We read: “The doctrinal aspect is the dignity of the sinner, who can convert, and it refers to the Sixth Commandment, which are matters of faith. Instead, the pastoral aspect refers to the suitability of applying the blessing, depending on the times and places.”
This comment refers to “the sinner” as a singular, and yet the ignored issue at hand is the blessing of a “couple” as such, in any of its “irregular” forms. So, not only “times and places,” but the inventive nature of the “blessing.”
And, as for what is being blessed, today’s deception in Fiducia Supplicans was well enough anticipated and prohibited by, what, a previous pope! The moral law, itself, now is explicitly part of the Magisterium, not to be rendered ambiguous and manipulated by supposedly sideline “opinions” of subsequent popes:
“This is the first time, in fact, that the MAGISTERIUM of the Church [caps added] has set forth in detail the fundamental elements of this [‘moral’] teaching, and presented the principles for the pastoral discernment necessary in practical and cultural situations which are complex and even crucial” (St. John Paul II, Veritatis Splendor, 1993, n. 115). And, “The Church is no way [!] the author or the arbiter [read opinionator] of this [‘moral’] norm” (n. 95).
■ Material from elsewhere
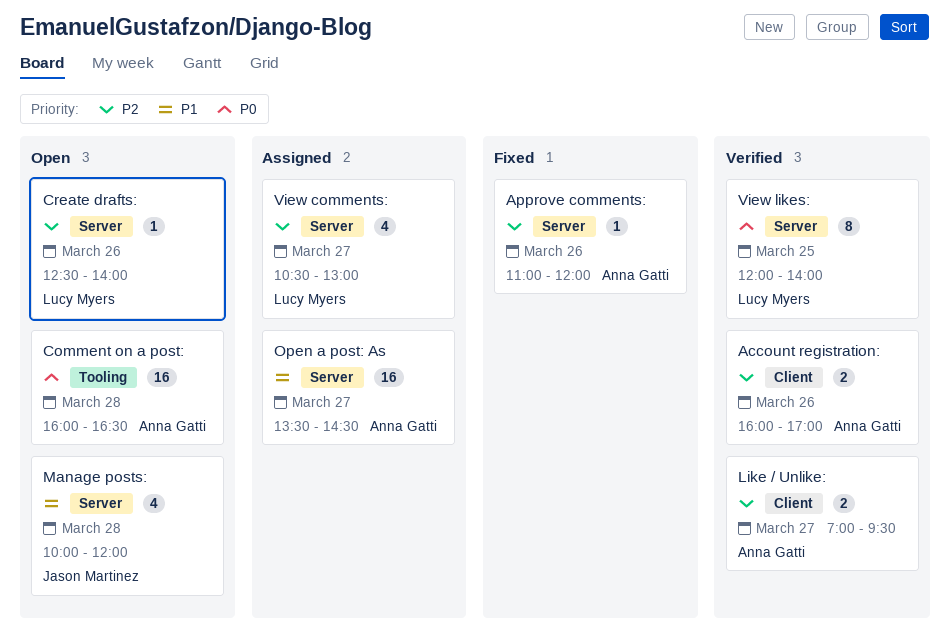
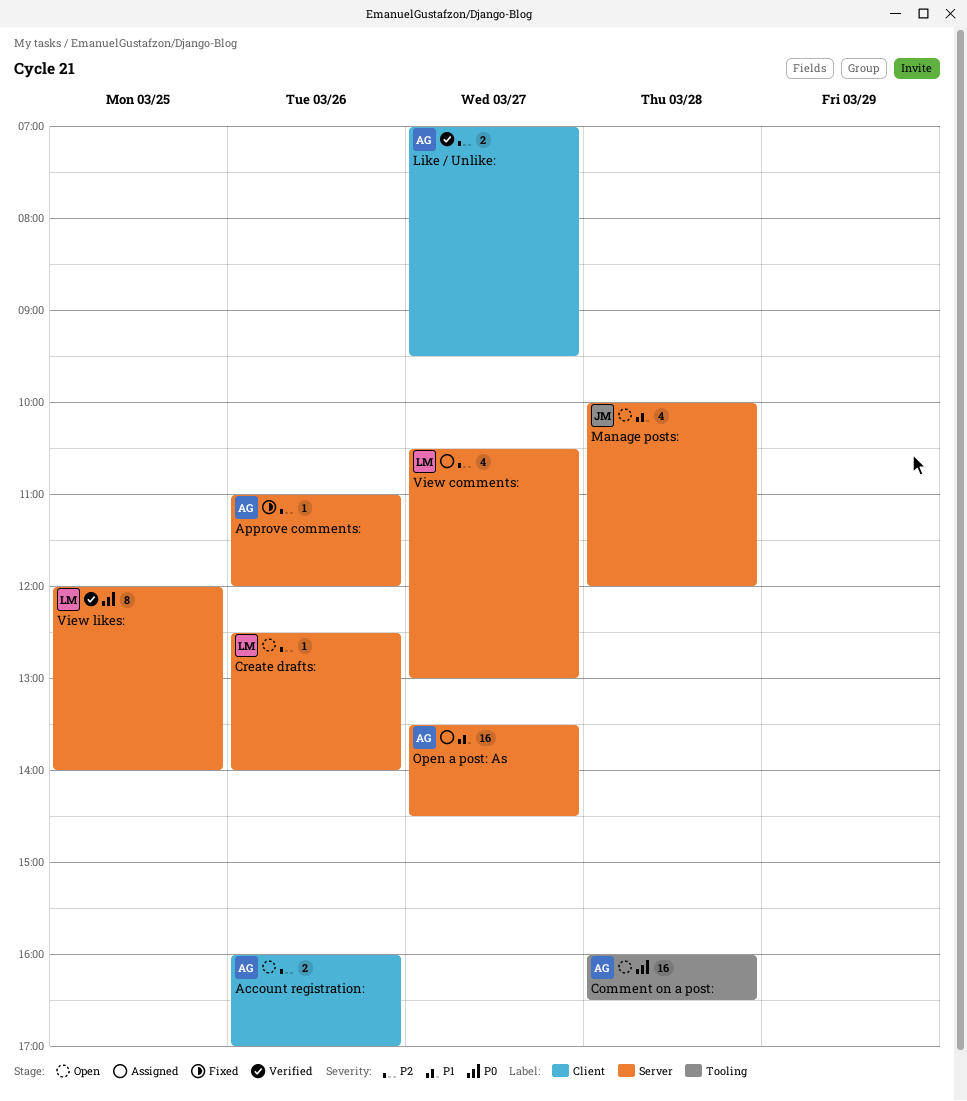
Account registration:, status: Verified -> Open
As for the “pastoral aspect [of Fiducia Supplicans, FS] that can be discussed,” where exactly does FS admit any discussion of the following which, again, is now an integral part of the Magisterium???
“A separation, or even an opposition [!], is thus established in some cases between the teaching of the precept, which is valid and general, and the norm of the individual conscience, which would in fact make the final decision [no longer a ‘moral judgment’!] about what is good and what is evil. On this basis, an attempt is made to legitimize so-called ‘pastoral’ solutions [!] contrary to the teaching of the Magisterium [!], and to justify a ‘creative’ hermeneutic according to which the moral conscience is in no way obliged, in every case, by a particular negative precept [thou shalt not!]” (Veritatis Splendor, n. 56).
FS layers the onion of theological invention in order to replace in practice the Magisterium, but the smell is undeniable.